Everything had been OK since then, but she was still acting a little weird. And I was still adjusting to the news. You can’t expect her to drop news like that on me without it bothering me a little bit. Though I was supportive and understanding, the fact that the change was bothering me didn’t set well with her. And then my normal joking, flirty ways – that she originally fell madly in love with – began to annoy her. It seemed I couldn’t say much of anything substantial (especially something related to my feelings) without her getting upset or irritated.
Then Friday (2 days ago) we met for lunch and discussed things further. I started feeling much better after our talk, because she was reassuring me that she still loved me, I still made her happy, and her goal of marrying me and spending our lives together has not changed. We spent the rest of the day texting like normal. Then after her kids went to bed, she called me and dropped the bomb on me.
None of it really makes sense. Yes, we had bumps in the road just like everybody else. Yes, she likes to shut down when she gets stressed and isn’t the best communicator. But none of the issues were remotely close to “relationship killers”, hell, not even the sum total of the issues were enough to terminate a serious relationship like this.

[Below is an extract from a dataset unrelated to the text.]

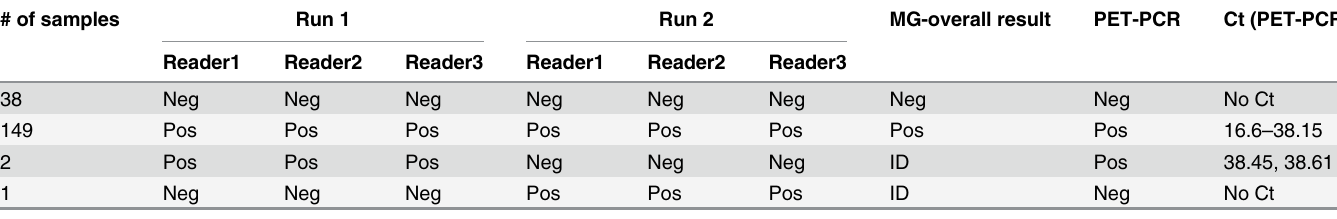
Table 2. Comparison of MG-LAMP to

This issues definitely seemed to be the stress of combining our households and her maintaining her free time, and a few smaller issues which we had dealt with early on that seemed to linger. But again, nothing that couldn’t be resolved or worked out.
I tried reassuring her that the wedding plans were not the priority – that her happiness was – but she insisted I was just saying that, but wouldn’t give me the chance to prove it. And several of her “issues” were easily explained away or remedied, but she made sure to say that it wasn’t going to change her mind. She finally ended it by saying she was going to return the ring to me. I reiterated that it didn’t have to be this way and we deserved more of a shot than this.
Since Friday, I have not heard from her (as I’ve mentioned). I’ve desperately wanted to hear her voice or just tell her the usual nonsensical things that transpired in my day. I’ve had to fight from texting her good morning or calling her before bed every day.
Everyone I’ve talked to says I just need to give her some time and space. If I try to reach out too soon, it will just make things worse and push her farther away. I definitely don’t want that. I hope they’re right. But it doesn’t make it any easier.
How much time? How long do I have to wait before I can reach out to her?
She still hasn’t removed me or my family and friends from her Facebook. If you knew her, you would know how serious keeping her Facebook private is to her. She only has about 35 friends and family on Facebook. She’s been on Facebook numerous times since Friday night, so if she was going to do that I figure she would’ve done it by now. I can’t help but hold onto that as a small glimmer of hope that she isn’t fully committed to terminating our relationship.
And though everyone is telling me that I will hear from her and she might come back, because they all saw how great we were together and can’t imagine someone throwing it away so hastily. I sure hope they’re right, but I’m not getting my hopes up and am doubtful I will hear from her anytime soon. That’s why I have the asterisk (*) in the headline.
I’ll definitely keep you all updated on things as they transpire – if anything does happen. In the meantime, if you have any specific questions you want me to address about in my next posts, or if you have any comments or suggestions, please feel free to drop me a line. I’m especially curious to know if any of you have taken “a break” like this and how long it lasted.
And as always, thank you all for reading!